Exhibit A for the defense of the the struggling blues piano tradition: Dr. John's dazzling two-hour set Wednesday at the Mayfair Theatre in Santa Monica.
Using the eclectic legacy of his native New Orleans as a jumping-off point, the veteran musician imbued the second of his two sold-out shows with such an informal ambiance that you almost felt you were eavesdropping on a talented musician performing for himself.
The solo piano format is an elastic one in the right pair of hands, and Dr. John (ne Mac Rebennack) repeatedly mixed divergent styles to send the music spinning off on unexpected tangents. One introduction feinted toward Ray Charles' "Mess Around" but wound up as Chris Kenner's "Sick and Tired." Another piece featured trilling ragtime melodies over a pumping boogie-woogie rhythm.
The brooding "I Walk on Gilded Splinters" was just as eerie in the skeletal solo form as it was in the full version that introduced the mysterious performer to rock audiences in the late '60s, and the blend of raucous funk and soothing gospel on "Qualified" was only marginally less effective than the song's heavily arranged recorded version.

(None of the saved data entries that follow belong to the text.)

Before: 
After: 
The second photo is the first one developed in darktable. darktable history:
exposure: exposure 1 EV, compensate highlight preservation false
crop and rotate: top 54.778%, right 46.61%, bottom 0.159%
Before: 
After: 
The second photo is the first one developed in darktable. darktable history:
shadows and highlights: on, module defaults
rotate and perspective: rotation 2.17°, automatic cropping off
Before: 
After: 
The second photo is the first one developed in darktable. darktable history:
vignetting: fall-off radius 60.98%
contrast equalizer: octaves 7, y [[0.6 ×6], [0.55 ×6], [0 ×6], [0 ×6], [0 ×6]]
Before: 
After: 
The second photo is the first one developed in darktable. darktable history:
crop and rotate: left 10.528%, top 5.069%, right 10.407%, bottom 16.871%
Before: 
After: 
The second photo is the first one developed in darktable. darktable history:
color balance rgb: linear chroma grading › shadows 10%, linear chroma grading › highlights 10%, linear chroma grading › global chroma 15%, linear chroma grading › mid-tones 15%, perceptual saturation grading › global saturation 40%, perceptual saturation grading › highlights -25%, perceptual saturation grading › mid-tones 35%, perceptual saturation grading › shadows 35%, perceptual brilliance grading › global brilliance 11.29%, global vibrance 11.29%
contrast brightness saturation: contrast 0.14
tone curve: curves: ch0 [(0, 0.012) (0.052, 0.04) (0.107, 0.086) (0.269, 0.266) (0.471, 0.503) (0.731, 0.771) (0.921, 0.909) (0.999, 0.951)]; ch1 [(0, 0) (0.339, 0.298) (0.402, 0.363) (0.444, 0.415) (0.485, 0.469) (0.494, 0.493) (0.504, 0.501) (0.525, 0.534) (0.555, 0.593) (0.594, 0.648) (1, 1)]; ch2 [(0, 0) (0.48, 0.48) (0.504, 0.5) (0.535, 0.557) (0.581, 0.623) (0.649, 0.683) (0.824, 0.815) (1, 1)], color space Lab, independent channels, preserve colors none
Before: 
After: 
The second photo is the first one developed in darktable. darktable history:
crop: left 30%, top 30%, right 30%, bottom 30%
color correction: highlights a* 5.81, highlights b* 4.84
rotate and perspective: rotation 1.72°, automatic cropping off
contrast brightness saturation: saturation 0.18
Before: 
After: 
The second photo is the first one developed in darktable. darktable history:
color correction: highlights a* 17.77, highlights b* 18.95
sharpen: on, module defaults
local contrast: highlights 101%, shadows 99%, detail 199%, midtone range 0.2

Other highlights: a bedrock boogie where Dr. John let his robust left hand do the walking, the comic folk wisdom of "Average Kind of Guy," and a solo (following "High Blood Pressure") that fully captured the goofy charm of the Huey (Piano) Smith sound. Leadbelly's "Goodnight Irene," an encore nod to the late New Orleans piano great James Booker, capped the masterful performance.